The Collect Pond
The Collect Pond or Fresh Water Pond was a
body of fresh water near the southern end of Manhattan in New York City,
occupying approximately 48 acres and as deep as 60 feet For the first two hundred years of European
settlement of Manhattan, Collect Pond was the main water supply for the growing
city. The pond was fed by an underground spring A stream flowed north out of
the pond and then west through a salt marsh.
In the 18th century, the pond was used as a picnic area
during summer, and a skating rink during the winter. However, industries began
to use the water and dump waste there.

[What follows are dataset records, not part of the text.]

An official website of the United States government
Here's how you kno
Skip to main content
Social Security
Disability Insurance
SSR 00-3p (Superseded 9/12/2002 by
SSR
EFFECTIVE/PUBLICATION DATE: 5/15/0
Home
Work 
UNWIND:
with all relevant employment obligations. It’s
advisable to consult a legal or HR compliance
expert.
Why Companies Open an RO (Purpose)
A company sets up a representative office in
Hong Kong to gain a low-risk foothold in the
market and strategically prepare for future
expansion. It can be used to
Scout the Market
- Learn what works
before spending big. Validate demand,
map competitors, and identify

These included tanneries, breweries,
ropewalks, and slaughterhouses. By the late 18th century, the pond was already
considered “a very sink and common sewer.

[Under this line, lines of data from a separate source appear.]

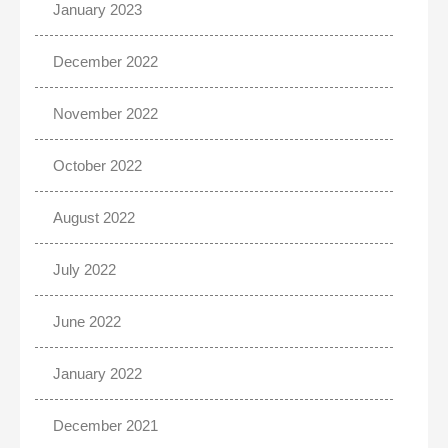
January 2023
December 2022
November 2022
October 2022
August 2022
July 2022
June 2022
January 2022
December 2021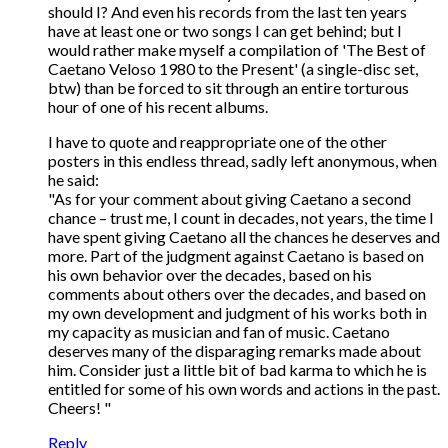
should I? And even his records from the last ten years
have at least one or two songs I can get behind; but I
would rather make myself a compilation of 'The Best of
Caetano Veloso 1980 to the Present' (a single-disc set,
btw) than be forced to sit through an entire torturous
hour of one of his recent albums.
I have to quote and reappropriate one of the other
posters in this endless thread, sadly left anonymous, when
he said:
"As for your comment about giving Caetano a second
chance – trust me, I count in decades, not years, the time I
have spent giving Caetano all the chances he deserves and
more. Part of the judgment against Caetano is based on
his own behavior over the decades, based on his
comments about others over the decades, and based on
my own development and judgment of his works both in
my capacity as musician and fan of music. Caetano
deserves many of the disparaging remarks made about
him. Consider just a little bit of bad karma to which he is
entitled for some of his own words and actions in the past.
Cheers! "
Reply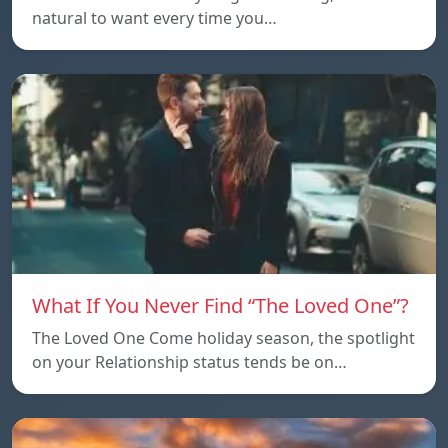
natural to want every time you…
What If You Never Find “The Loved One”?
The Loved One Come holiday season, the spotlight
on your Relationship status tends be on…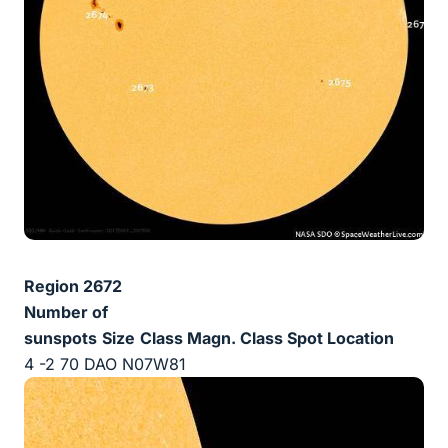
Region 2672
Number of
sunspots
Size
Class Magn.
Class Spot
Location
4 -2 70 DAO N07W81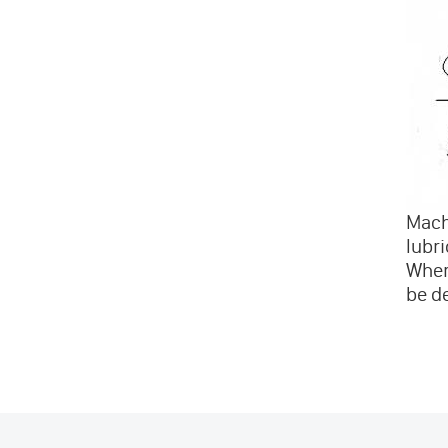
Machi
lubri
Wher
be de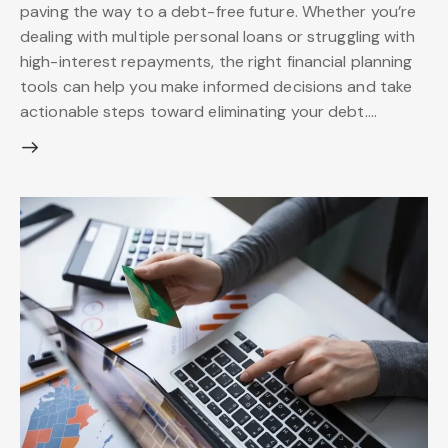
paving the way to a debt-free future. Whether you’re
dealing with multiple personal loans or struggling with
high-interest repayments, the right financial planning
tools can help you make informed decisions and take
actionable steps toward eliminating your debt.…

Proposals were made to solve the problem, including the
conversion of the pond to a park and the creation of a canal between the East
and Hudson Rivers. In the end, it was filled in from land removed from nearby
Bayard's Mount, the highest hill in lower Manhattan.
Inventor John Fitch was an instrument maker working in
the later part of the 18th century. As an early pioneer of steam navigation,
Fitch tested several steamboats on the Delaware River between 1785 and 1788.

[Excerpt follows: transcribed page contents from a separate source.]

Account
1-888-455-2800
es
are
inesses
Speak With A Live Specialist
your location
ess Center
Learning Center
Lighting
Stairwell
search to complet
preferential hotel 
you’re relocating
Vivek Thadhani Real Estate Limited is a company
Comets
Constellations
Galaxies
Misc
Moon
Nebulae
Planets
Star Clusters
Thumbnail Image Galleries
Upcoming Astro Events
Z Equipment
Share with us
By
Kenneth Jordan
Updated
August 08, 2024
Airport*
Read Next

Fitch’s real success, however, occurred a few years later when, in 1796 he
tested another ship equipped with a paddle wheel on New York’s Collect Pond. On
the boat with him was fellow inventor Robert Fulton and Robert Livingston, who
was the first Chancellor of New York and a signer of the Declaration of
Independence, and 16-year-old John Hutchings steering. Though Fulton seems to
have received most of the credit for the era of steam navigation it is hoped, that
some light is shed on Fitch’s contributions as well.